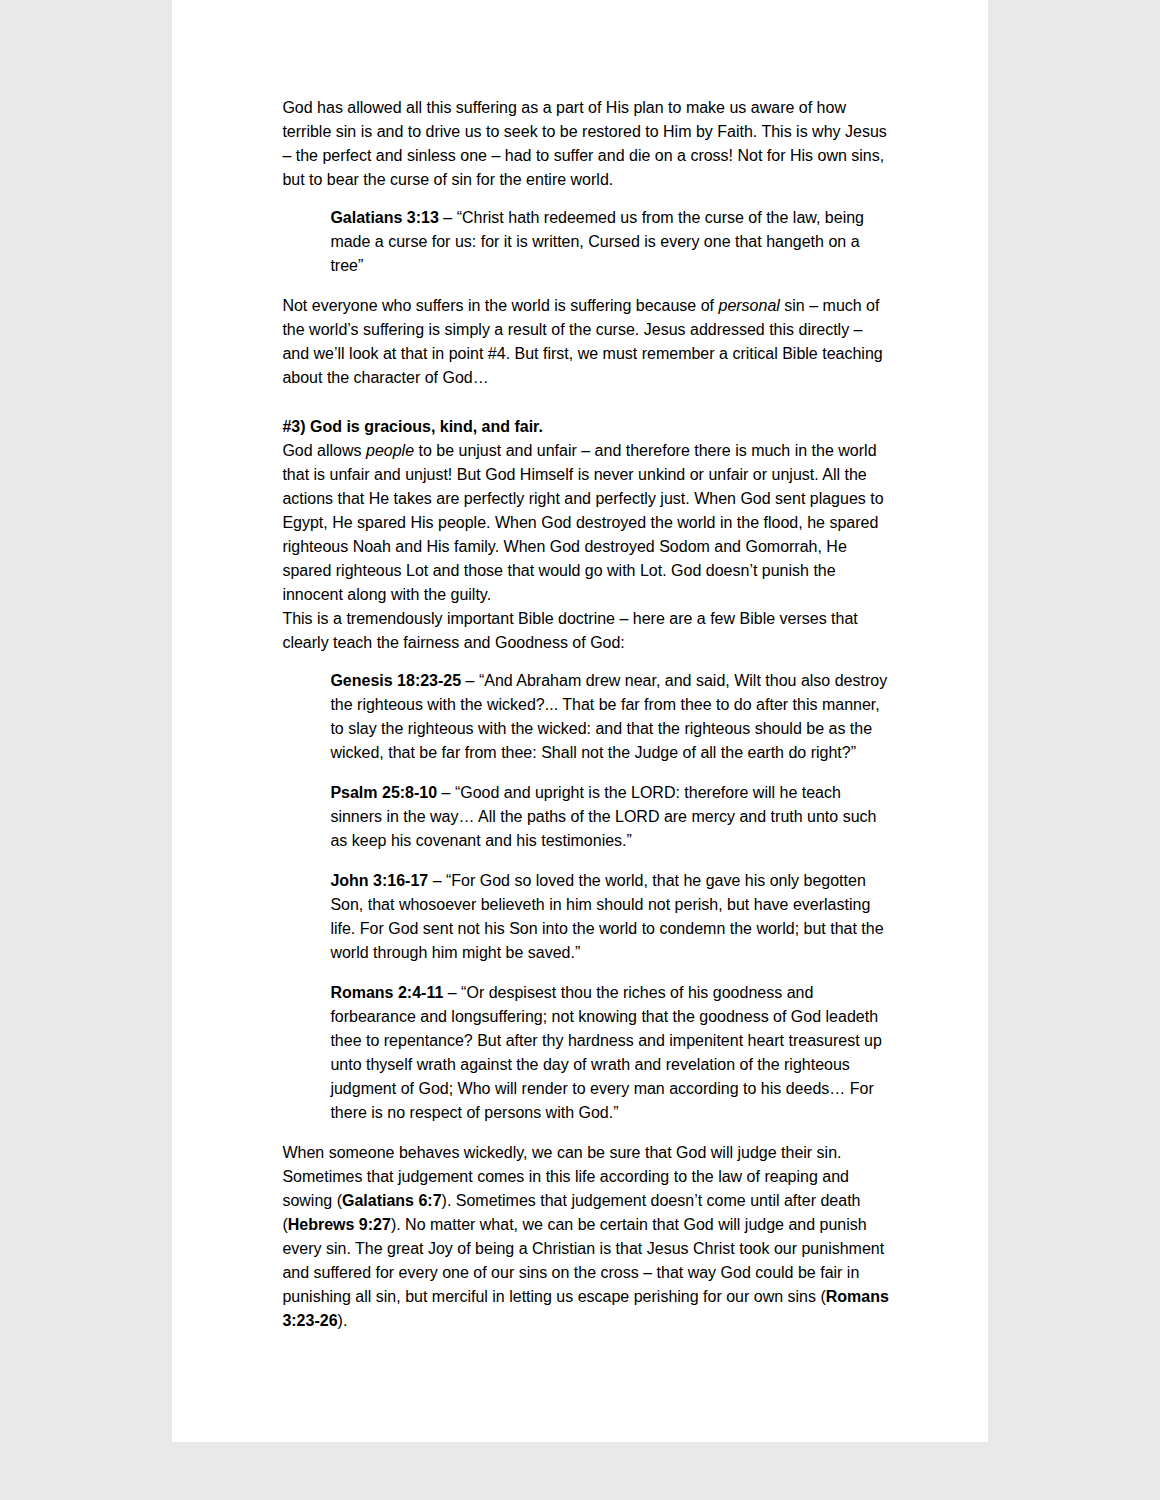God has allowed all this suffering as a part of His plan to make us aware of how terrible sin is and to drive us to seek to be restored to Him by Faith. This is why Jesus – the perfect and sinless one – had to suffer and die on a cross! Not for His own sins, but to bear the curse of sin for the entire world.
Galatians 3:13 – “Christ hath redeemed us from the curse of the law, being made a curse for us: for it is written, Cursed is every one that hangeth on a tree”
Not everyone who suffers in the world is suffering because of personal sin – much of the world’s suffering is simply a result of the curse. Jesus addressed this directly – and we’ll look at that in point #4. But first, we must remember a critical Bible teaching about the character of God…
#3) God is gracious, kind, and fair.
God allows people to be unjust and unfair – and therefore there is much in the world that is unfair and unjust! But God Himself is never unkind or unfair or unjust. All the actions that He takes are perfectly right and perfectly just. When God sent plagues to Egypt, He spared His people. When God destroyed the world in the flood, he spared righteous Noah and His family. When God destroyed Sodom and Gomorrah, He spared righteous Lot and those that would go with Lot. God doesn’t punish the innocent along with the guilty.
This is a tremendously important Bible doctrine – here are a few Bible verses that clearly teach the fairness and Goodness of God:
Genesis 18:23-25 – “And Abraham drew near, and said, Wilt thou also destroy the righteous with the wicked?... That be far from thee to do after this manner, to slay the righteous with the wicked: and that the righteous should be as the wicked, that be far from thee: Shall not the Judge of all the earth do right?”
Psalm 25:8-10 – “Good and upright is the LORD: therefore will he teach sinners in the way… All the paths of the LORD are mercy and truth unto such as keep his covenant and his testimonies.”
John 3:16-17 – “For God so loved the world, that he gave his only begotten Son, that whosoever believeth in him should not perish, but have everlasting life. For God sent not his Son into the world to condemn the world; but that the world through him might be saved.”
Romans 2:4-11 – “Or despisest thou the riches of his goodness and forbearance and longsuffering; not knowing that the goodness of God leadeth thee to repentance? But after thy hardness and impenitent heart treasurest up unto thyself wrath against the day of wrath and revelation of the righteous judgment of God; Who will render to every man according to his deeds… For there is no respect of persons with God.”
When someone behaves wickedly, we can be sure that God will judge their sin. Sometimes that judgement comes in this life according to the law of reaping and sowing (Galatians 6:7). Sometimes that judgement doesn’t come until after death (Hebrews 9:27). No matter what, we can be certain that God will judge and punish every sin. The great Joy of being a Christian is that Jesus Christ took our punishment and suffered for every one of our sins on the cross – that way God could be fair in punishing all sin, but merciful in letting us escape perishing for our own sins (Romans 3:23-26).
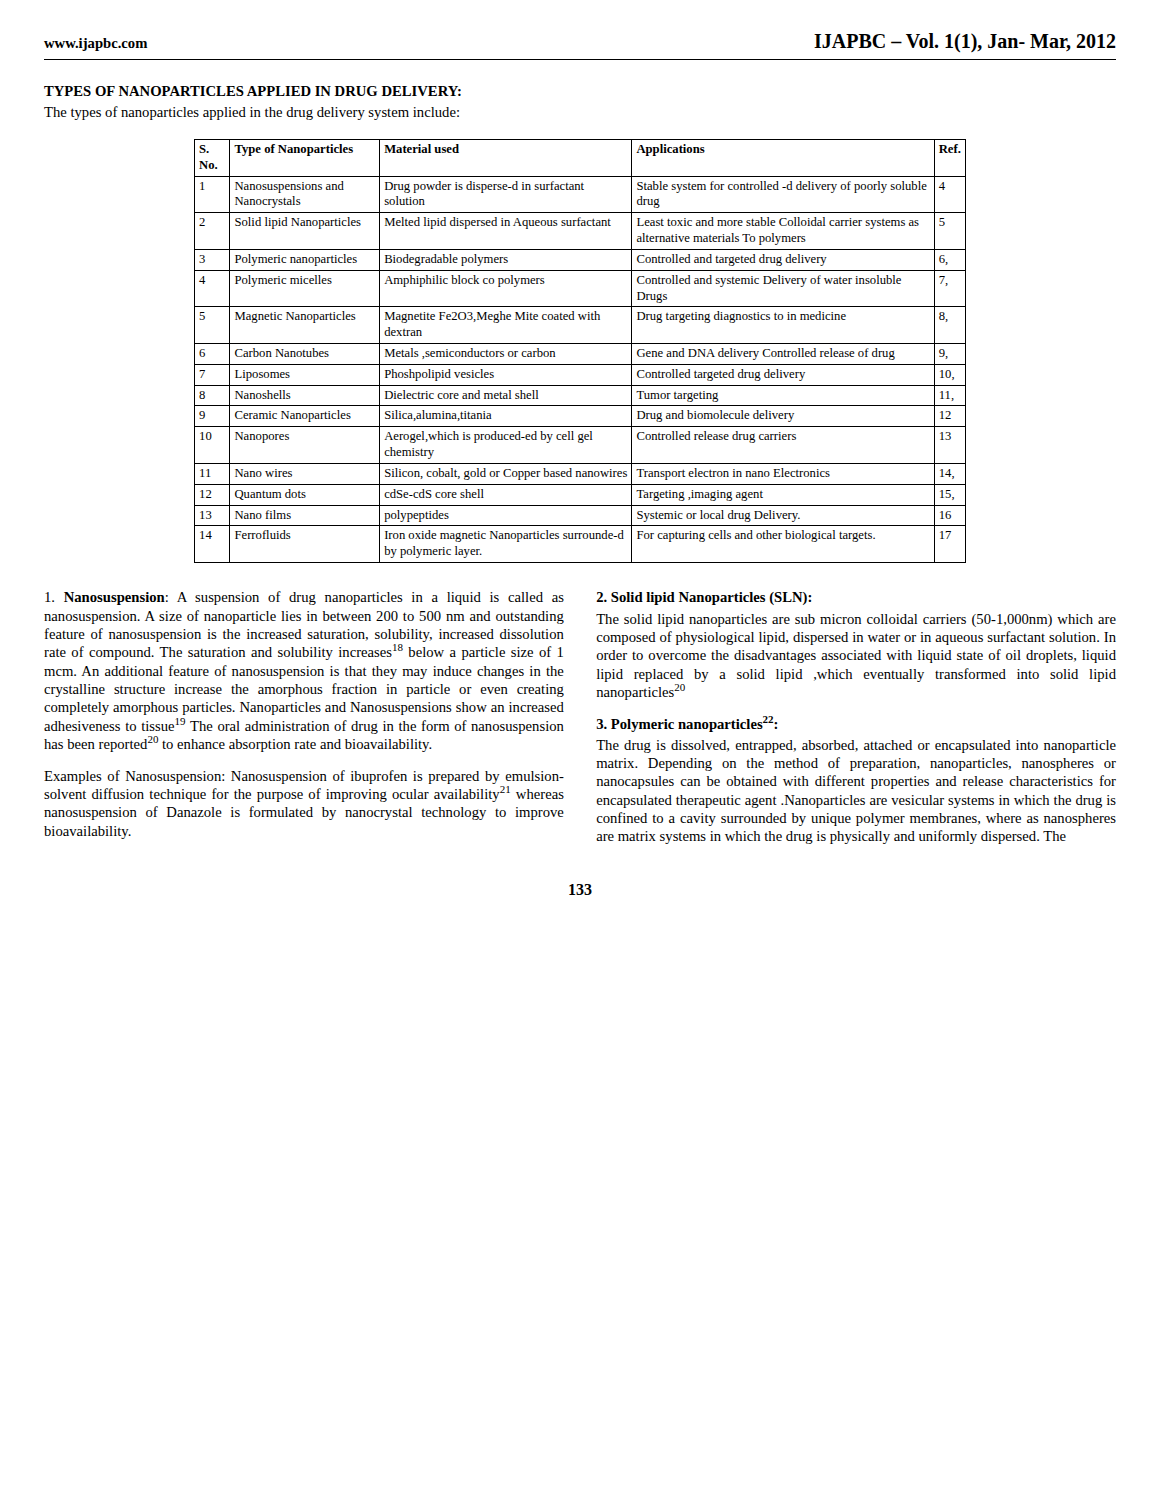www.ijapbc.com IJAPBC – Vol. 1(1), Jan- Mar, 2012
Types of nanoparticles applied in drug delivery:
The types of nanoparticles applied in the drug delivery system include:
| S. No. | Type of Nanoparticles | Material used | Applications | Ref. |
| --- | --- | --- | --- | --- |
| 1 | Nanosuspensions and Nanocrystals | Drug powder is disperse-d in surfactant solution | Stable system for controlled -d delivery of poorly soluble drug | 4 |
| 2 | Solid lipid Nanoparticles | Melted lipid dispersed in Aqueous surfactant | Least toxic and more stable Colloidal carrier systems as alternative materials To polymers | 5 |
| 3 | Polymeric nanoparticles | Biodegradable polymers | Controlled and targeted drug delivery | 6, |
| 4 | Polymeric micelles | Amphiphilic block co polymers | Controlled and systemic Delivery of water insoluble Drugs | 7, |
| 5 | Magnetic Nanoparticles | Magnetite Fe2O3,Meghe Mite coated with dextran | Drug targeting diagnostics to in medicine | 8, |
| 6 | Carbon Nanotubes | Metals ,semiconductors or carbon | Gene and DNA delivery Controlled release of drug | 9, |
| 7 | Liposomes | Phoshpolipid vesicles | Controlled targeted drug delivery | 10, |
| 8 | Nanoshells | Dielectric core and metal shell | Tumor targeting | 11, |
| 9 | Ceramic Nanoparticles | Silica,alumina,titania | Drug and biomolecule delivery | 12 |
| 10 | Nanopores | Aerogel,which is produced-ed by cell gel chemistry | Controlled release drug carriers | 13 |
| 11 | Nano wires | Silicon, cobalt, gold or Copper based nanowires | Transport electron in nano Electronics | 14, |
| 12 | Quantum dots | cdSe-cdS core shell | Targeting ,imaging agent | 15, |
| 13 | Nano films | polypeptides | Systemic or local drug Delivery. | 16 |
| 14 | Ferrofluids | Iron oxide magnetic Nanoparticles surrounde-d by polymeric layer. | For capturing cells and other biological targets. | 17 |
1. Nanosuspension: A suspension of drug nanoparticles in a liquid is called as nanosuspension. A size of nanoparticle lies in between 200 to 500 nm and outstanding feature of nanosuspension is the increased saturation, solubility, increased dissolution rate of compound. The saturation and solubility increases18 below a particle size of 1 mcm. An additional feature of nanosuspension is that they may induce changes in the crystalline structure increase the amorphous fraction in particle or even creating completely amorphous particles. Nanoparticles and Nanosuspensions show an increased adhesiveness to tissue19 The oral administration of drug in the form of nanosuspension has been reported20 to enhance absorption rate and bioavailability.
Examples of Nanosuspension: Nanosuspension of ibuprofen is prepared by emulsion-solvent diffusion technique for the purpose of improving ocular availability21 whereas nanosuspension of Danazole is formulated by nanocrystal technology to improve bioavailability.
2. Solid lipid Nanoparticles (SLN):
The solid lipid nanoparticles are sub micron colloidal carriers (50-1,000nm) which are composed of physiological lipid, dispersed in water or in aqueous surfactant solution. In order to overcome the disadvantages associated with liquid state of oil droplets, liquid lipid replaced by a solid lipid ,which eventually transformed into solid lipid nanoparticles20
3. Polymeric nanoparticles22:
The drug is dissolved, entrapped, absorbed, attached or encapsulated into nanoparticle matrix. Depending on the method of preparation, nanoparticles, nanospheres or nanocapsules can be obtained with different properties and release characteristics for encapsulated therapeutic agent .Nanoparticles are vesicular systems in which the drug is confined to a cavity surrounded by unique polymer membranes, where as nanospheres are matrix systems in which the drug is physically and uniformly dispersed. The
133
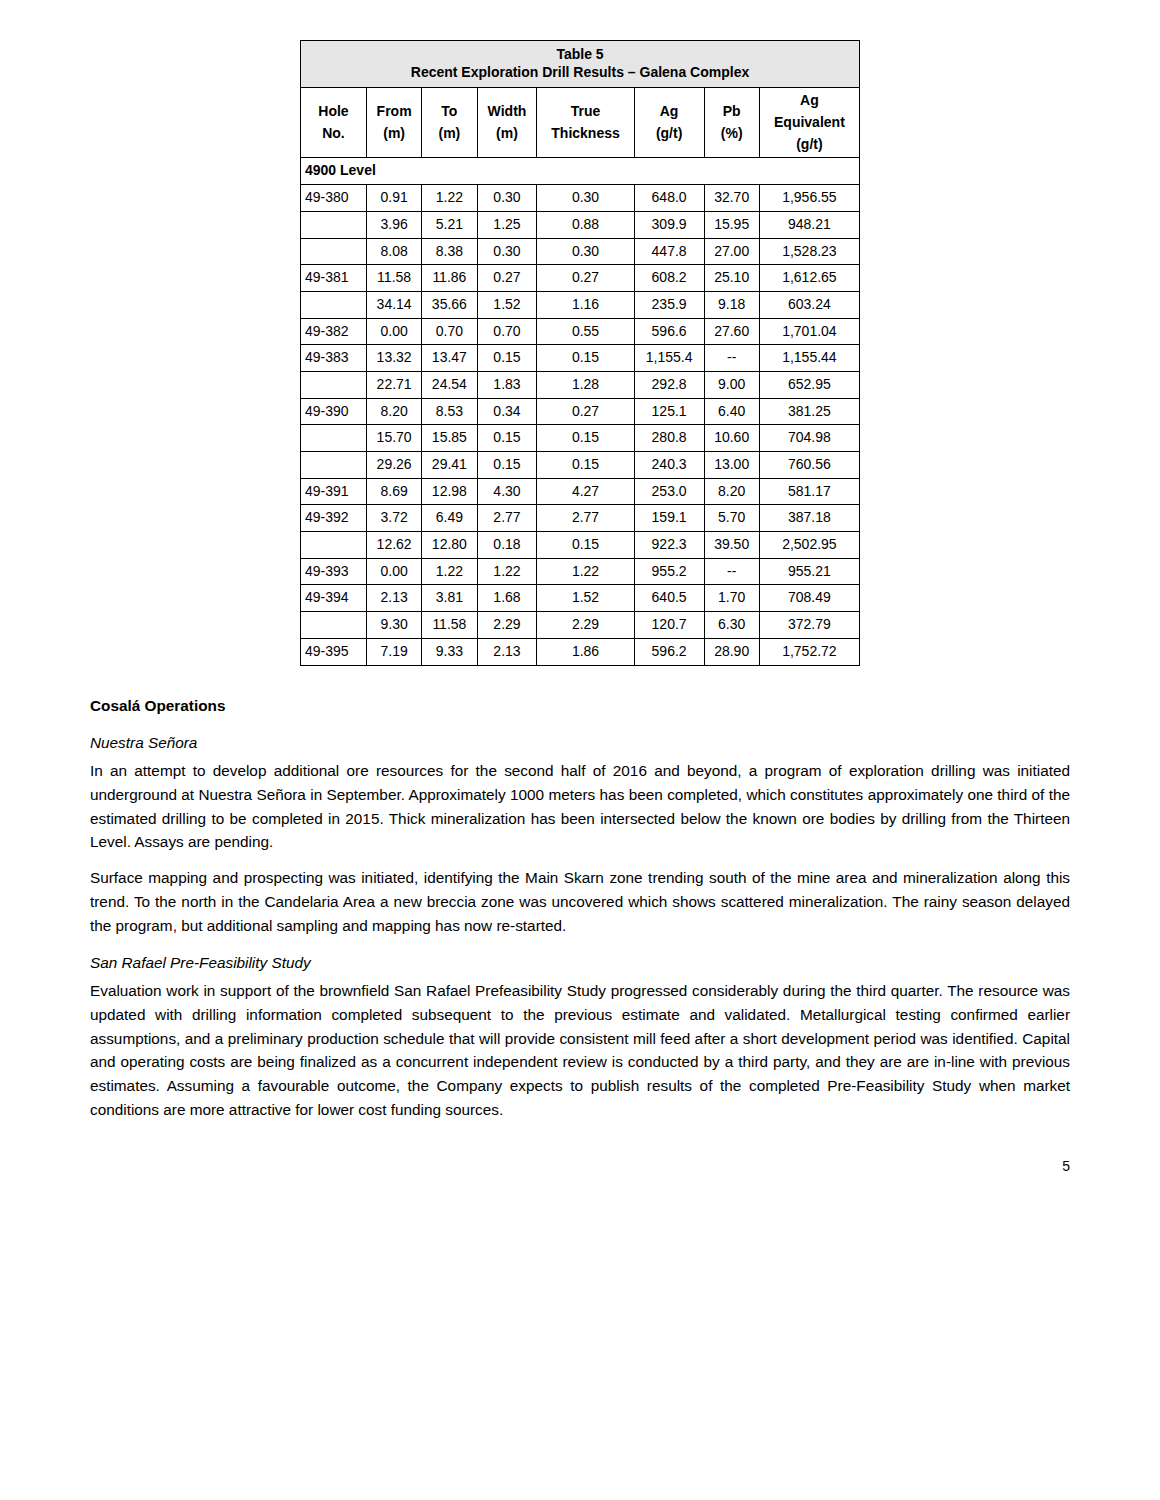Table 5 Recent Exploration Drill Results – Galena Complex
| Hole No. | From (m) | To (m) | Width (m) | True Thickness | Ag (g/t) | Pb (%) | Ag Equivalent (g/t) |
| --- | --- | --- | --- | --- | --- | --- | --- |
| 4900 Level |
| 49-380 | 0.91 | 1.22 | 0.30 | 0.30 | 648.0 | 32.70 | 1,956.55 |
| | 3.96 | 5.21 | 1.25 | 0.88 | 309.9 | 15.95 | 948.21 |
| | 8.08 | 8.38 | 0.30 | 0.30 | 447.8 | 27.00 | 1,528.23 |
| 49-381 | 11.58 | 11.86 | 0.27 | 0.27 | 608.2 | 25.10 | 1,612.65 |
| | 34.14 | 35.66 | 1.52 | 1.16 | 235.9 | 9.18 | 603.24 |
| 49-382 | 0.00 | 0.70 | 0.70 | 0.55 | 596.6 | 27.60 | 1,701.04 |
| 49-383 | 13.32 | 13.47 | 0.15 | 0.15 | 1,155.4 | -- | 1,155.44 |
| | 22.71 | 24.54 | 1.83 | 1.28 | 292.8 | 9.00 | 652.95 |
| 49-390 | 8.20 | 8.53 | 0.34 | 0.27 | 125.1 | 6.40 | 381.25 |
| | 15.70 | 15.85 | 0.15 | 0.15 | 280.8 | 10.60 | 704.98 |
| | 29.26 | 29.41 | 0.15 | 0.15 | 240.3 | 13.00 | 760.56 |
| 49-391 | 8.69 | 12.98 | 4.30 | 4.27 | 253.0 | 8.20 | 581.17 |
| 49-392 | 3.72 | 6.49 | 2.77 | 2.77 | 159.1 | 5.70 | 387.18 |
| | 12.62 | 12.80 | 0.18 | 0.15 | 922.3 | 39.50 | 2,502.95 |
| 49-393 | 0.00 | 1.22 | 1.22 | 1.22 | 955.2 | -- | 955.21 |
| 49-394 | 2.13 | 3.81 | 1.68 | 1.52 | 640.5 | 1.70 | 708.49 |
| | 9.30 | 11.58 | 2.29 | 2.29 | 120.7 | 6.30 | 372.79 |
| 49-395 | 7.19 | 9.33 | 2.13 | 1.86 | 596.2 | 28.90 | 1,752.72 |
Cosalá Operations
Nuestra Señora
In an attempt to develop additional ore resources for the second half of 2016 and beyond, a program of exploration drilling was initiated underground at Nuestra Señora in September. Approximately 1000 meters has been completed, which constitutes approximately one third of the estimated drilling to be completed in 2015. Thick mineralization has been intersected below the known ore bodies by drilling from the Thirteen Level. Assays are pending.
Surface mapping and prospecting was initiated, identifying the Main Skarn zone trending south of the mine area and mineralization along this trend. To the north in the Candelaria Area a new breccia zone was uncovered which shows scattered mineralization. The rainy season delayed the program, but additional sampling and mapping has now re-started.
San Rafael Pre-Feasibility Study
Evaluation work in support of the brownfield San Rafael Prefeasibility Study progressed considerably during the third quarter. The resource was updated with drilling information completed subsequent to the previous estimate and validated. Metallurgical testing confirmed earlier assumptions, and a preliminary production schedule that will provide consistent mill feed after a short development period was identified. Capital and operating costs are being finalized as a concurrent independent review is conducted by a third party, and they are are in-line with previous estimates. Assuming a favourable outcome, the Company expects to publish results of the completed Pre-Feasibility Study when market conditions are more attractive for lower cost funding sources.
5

☆ ☆ ☆

Work task
Reproduce the listing above from the line that holds "The drug is dissolved, entrapped, absorbed, attached" through the line that holds "32.70 | 1,956.55 |", both included, with the pictures left out.

The answer
The drug is dissolved, entrapped, absorbed, attached or encapsulated into nanoparticle matrix. Depending on the method of preparation, nanoparticles, nanospheres or nanocapsules can be obtained with different properties and release characteristics for encapsulated therapeutic agent .Nanoparticles are vesicular systems in which the drug is confined to a cavity surrounded by unique polymer membranes, where as nanospheres are matrix systems in which the drug is physically and uniformly dispersed. The
133
Table 5 Recent Exploration Drill Results – Galena Complex
| Hole No. | From (m) | To (m) | Width (m) | True Thickness | Ag (g/t) | Pb (%) | Ag Equivalent (g/t) |
| --- | --- | --- | --- | --- | --- | --- | --- |
| 4900 Level |
| 49-380 | 0.91 | 1.22 | 0.30 | 0.30 | 648.0 | 32.70 | 1,956.55 |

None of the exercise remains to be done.